In its report, the committee also talks about the fact that
“these Regulations impose a ban on all travel from England to a destination outside the UK”,
in which I have an interest because I have family in Denmark. To be honest, I would rather see them while they are alive than have to attend a funeral, which would be too late an event.
We are then told by the scrutiny committee that:
“A fine of £5,000 is imposed on anyone leaving England or being present at an embarkation point for the purpose of travelling outside the UK, without a reasonable excuse or an exemption”
and that
“Changes to these provisions are separate from the Steps and will be linked to reviews by the Global Travel Taskforce which will first report on 12 April”.
Are we going to have further regulations after that review? Since many of these things, as my noble friend Lord Lansley pointed out, are dealt with in the schedules to the steps regulations before us, it would be helpful to know that while we debate them today.
I pay tribute to all those involved in the success of the vaccination programme and congratulate my noble friend for being with us and appearing before us on so many occasions to facilitate our greater understanding of the regulations as they have been rolled out.
I would like to pause for a moment to look at the rural aspect not just of this but of so many parts of health policy and ask whether we can learn from recent experience. I hope that my noble friend will agree that vaccination delivery in rural areas has outstripped that in urban areas, and I think that the main reason for that is because primary care has taken the lead—they have outperformed and we should recognise that. The large, urban vaccination centres, which often cannot be accessed by those most in need, the vulnerable and the elderly, have not been as successful, and I understand that they have had many vaccinations left over at the end of the day.
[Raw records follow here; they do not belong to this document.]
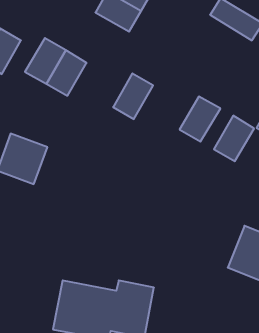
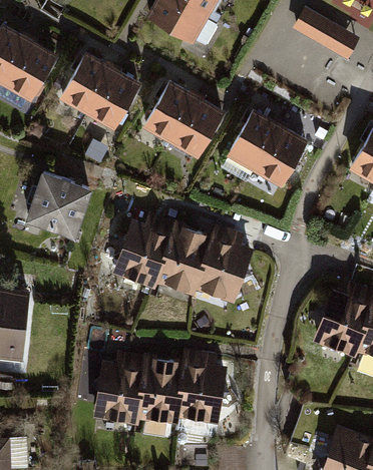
building: none -> [145,83,196,140]
building: [214,116,254,161] -> [229,111,279,168]
building: none -> [116,211,252,306]

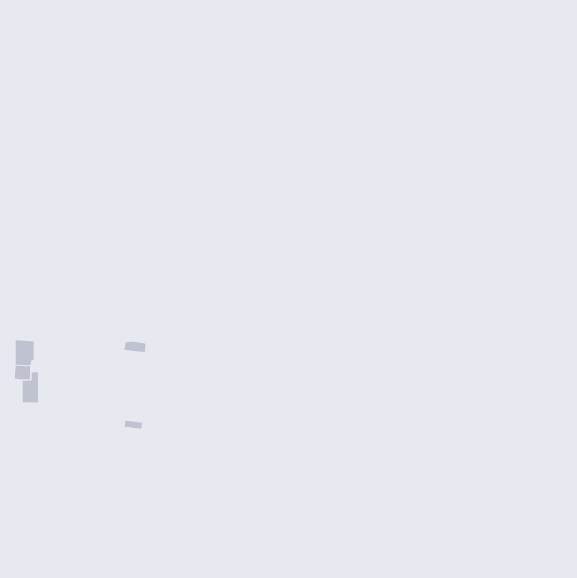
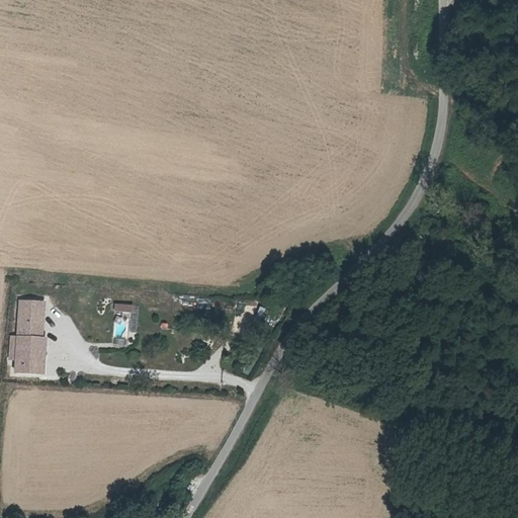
building: none -> [18,335,36,373]

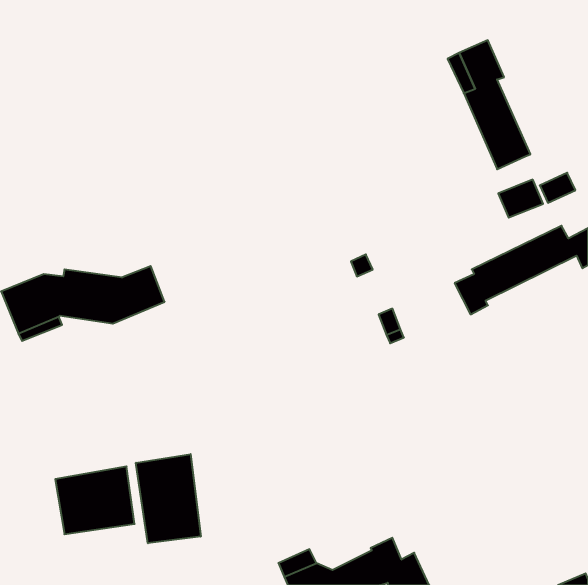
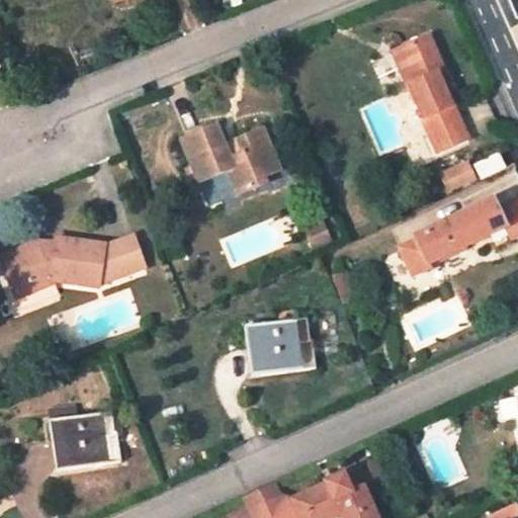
building: none -> [182,125,280,192]
building: none -> [245,319,312,374]
building: [136,454,201,543] -> none

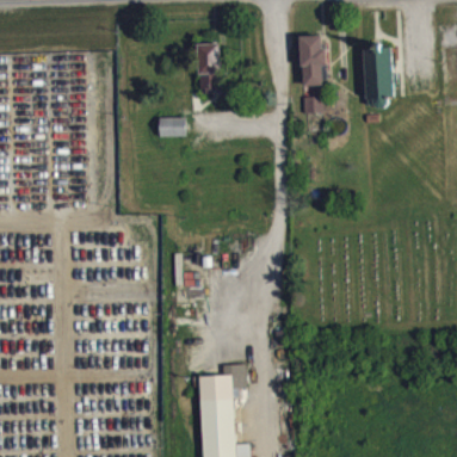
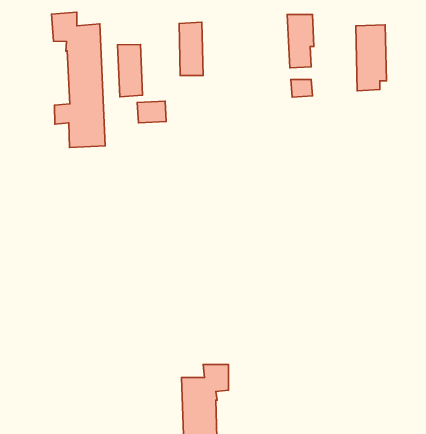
building: none -> [51,12,105,147]
building: none -> [118,45,143,97]

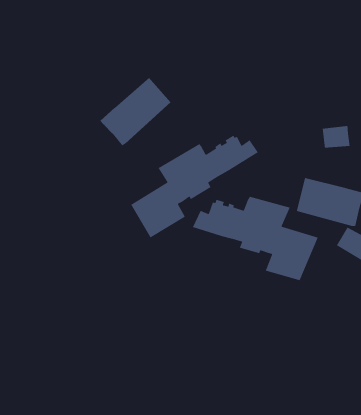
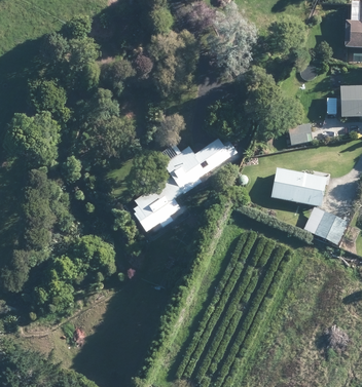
building: [100,77,172,146] -> none
building: [192,196,319,281] -> none

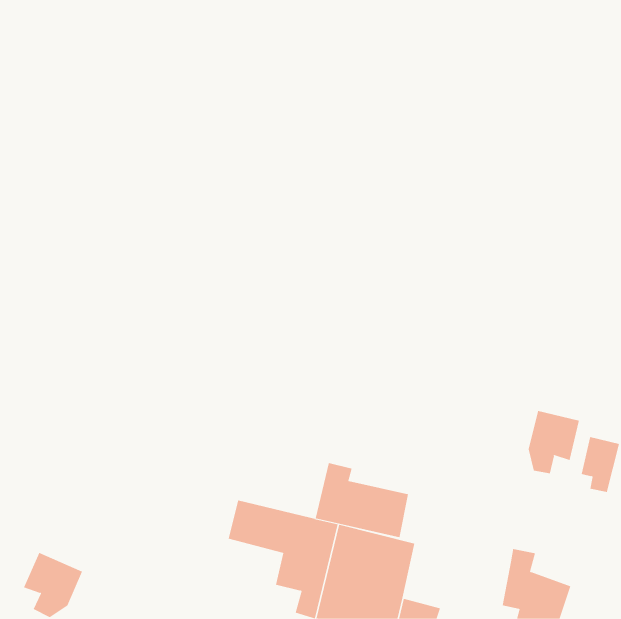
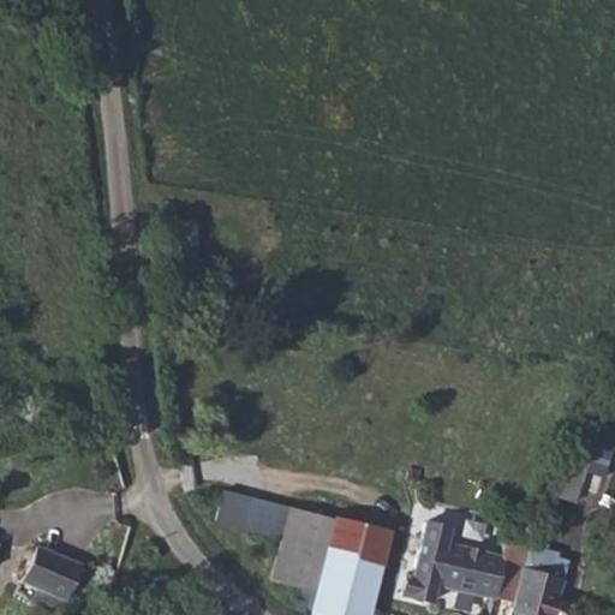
building: [528,410,579,474] -> none
building: [315,463,409,538] -> [412,524,504,598]

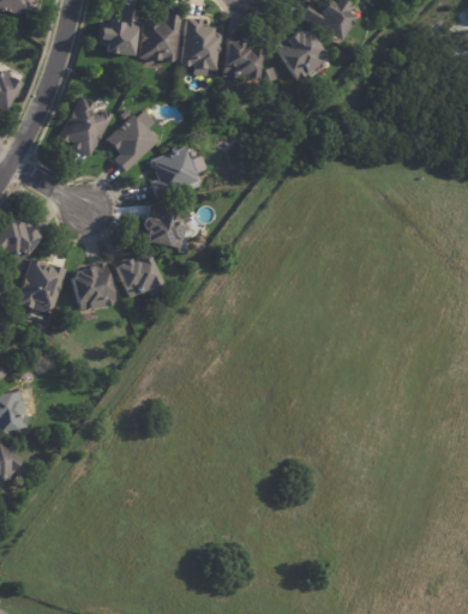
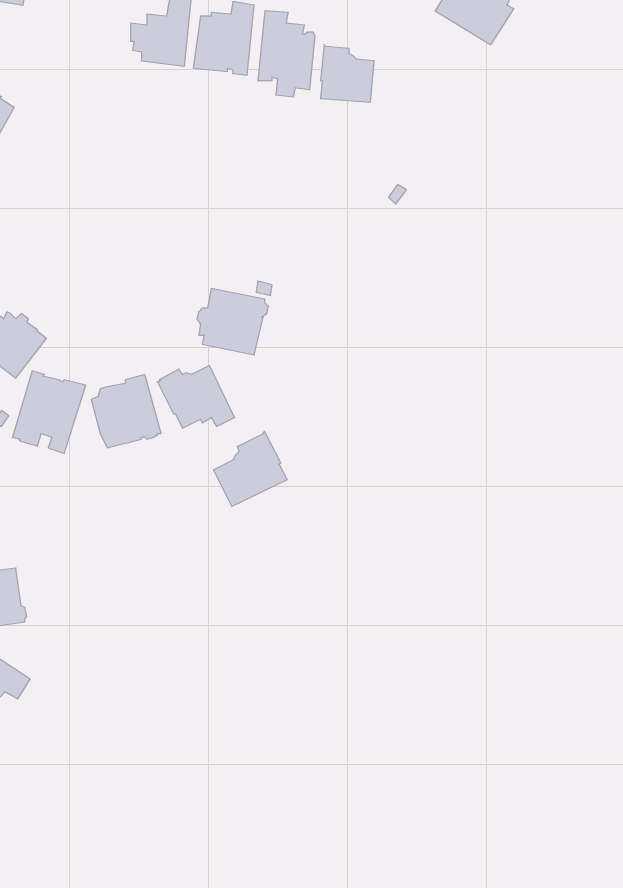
building: [274,29,325,78] -> none
building: [58,96,112,156] -> none
building: [106,110,157,171] -> none
building: [150,146,204,195] -> none
building: none -> [213,431,287,507]

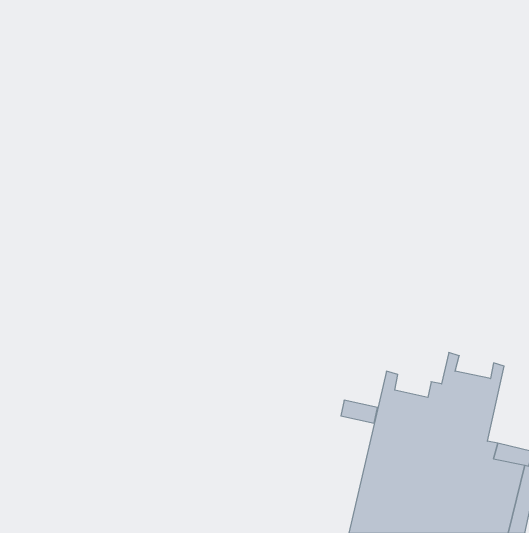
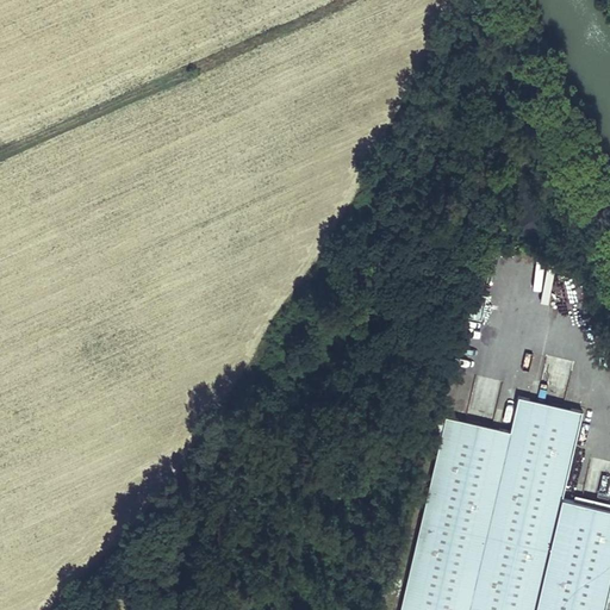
building: none -> [524,406,568,432]
building: [341,400,377,423] -> [455,428,497,454]

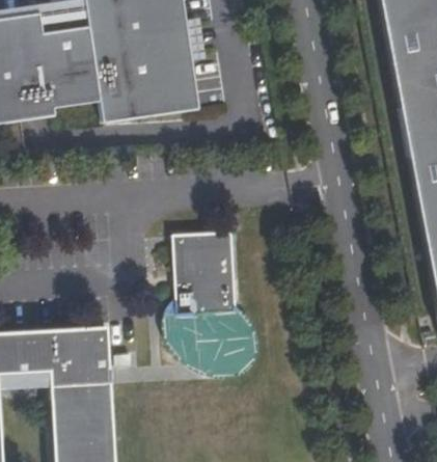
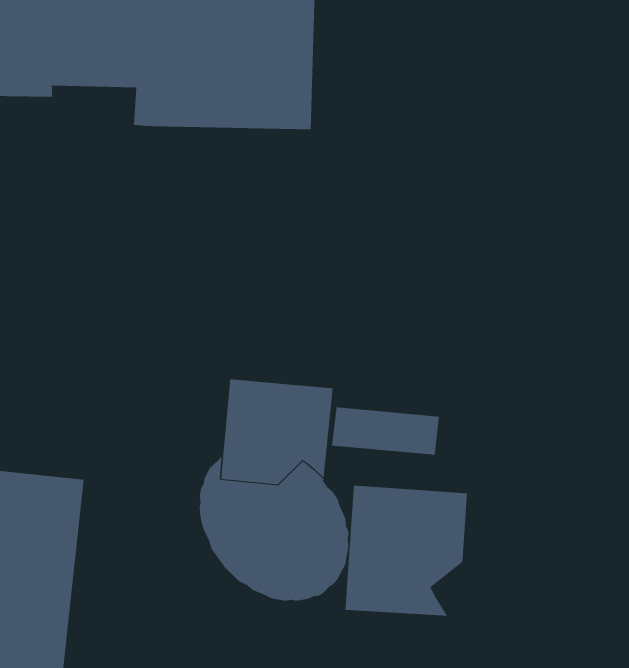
building: [176,228,236,254] -> [331,407,440,455]
building: none -> [345,485,467,616]

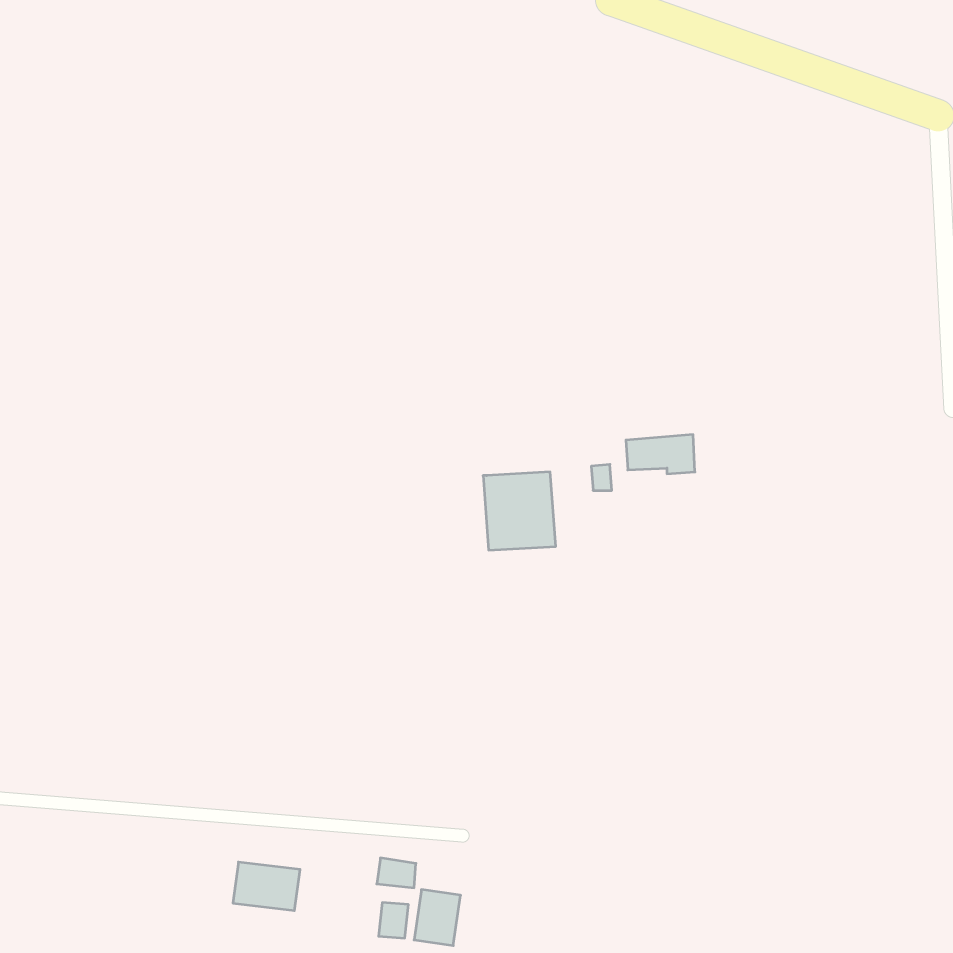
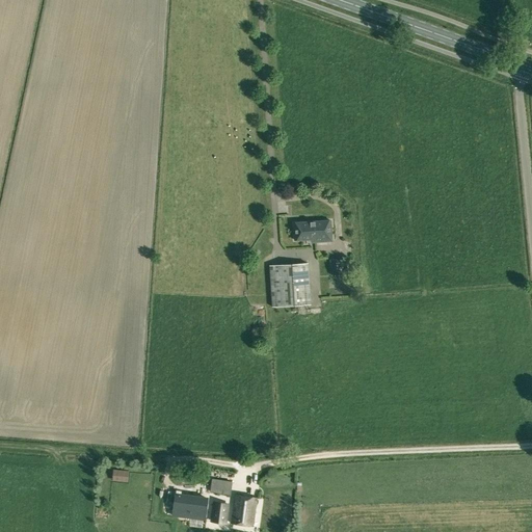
building: [626,435,695,474] -> [293,220,331,242]
building: [233,862,300,911] -> [171,494,209,521]

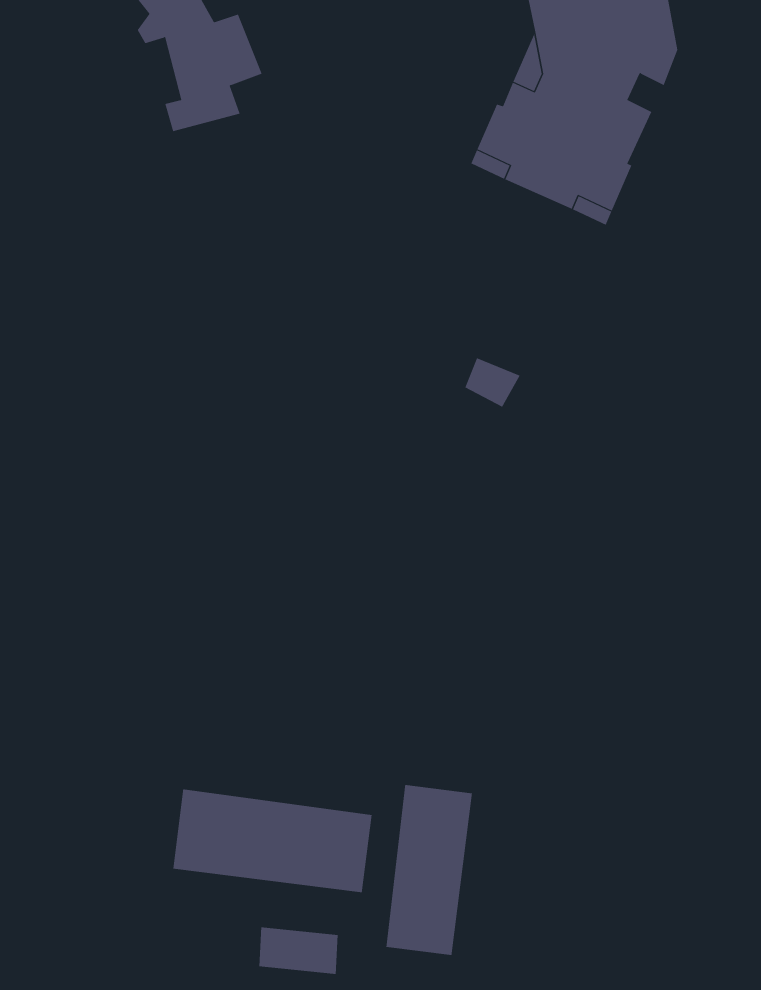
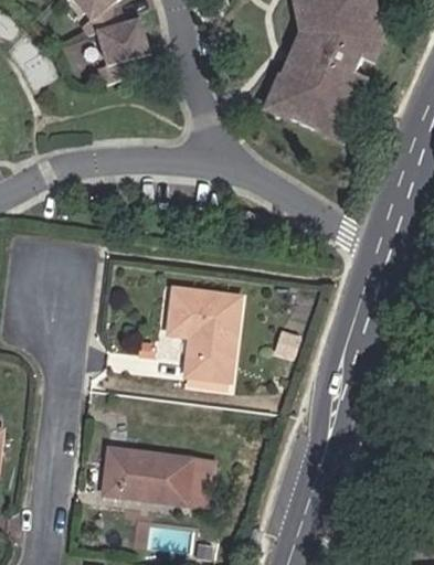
building: none -> [166,287,236,379]
building: [386,784,472,956] -> none

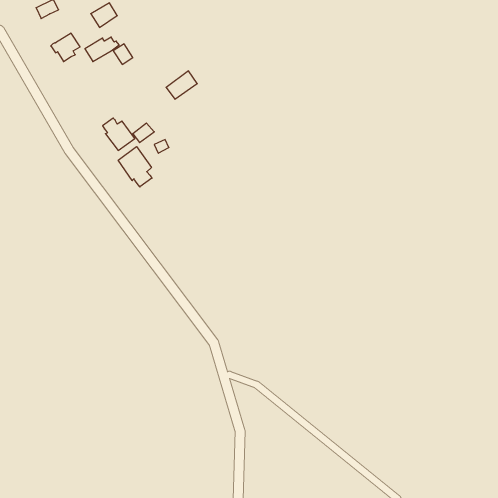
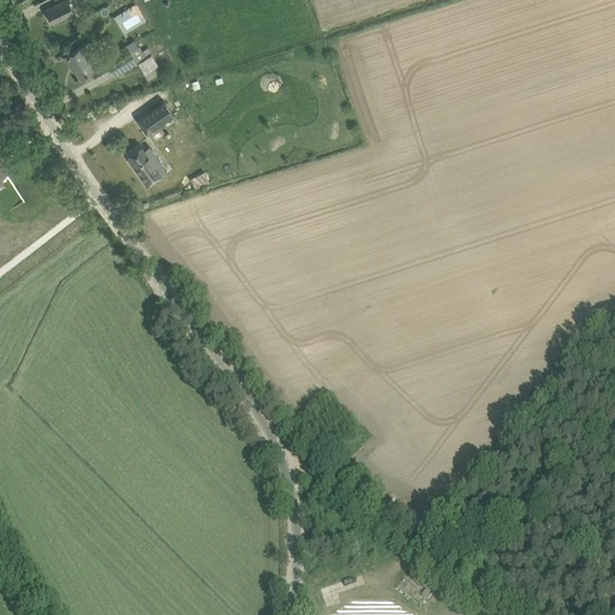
building: [166,71,197,99] -> [135,101,173,136]
building: [118,147,152,187] -> none

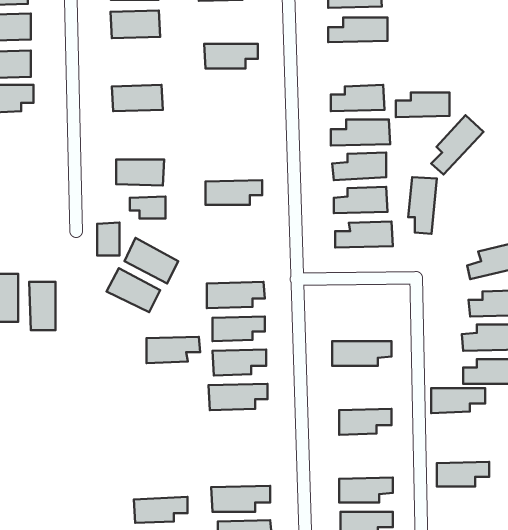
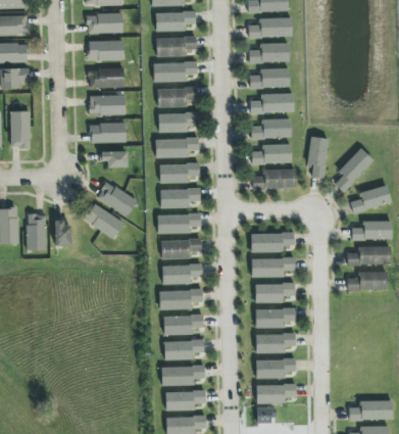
building: none -> [156,12,196,31]
building: none -> [89,41,124,60]
building: none -> [153,62,197,82]
building: [396,92,449,117] -> [249,44,289,62]
building: none -> [158,88,197,107]
building: [431,115,483,174] -> [335,148,373,192]
building: none -> [89,96,126,114]
building: none -> [11,111,31,148]
building: none -> [159,113,198,132]
building: none -> [160,163,200,183]
building: [97,222,119,255] -> [55,222,71,246]
building: none -> [160,189,200,208]
building: none -> [251,233,294,251]
building: [146,337,200,363] -> [164,316,204,335]
building: [431,388,485,413] -> [255,284,295,302]
building: [437,462,489,486] -> [256,334,295,352]
building: [134,497,188,523] -> [164,340,204,359]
That leads me to my general final point, which recurs in every aspect of policy but particularly in health policy. We are told that all health policy is rural-proofed, but we have it on record from the Department of Health that, in its view, Defra is responsible for rural-proofing. I ask my noble friend: have the regulations before us been submitted to Defra, or have they been rural-proofed by the department officials themselves? It is extremely important that vaccinations and testing take place as close as possible to where the patients live to enable us to drum down on any further outbreaks or mutations.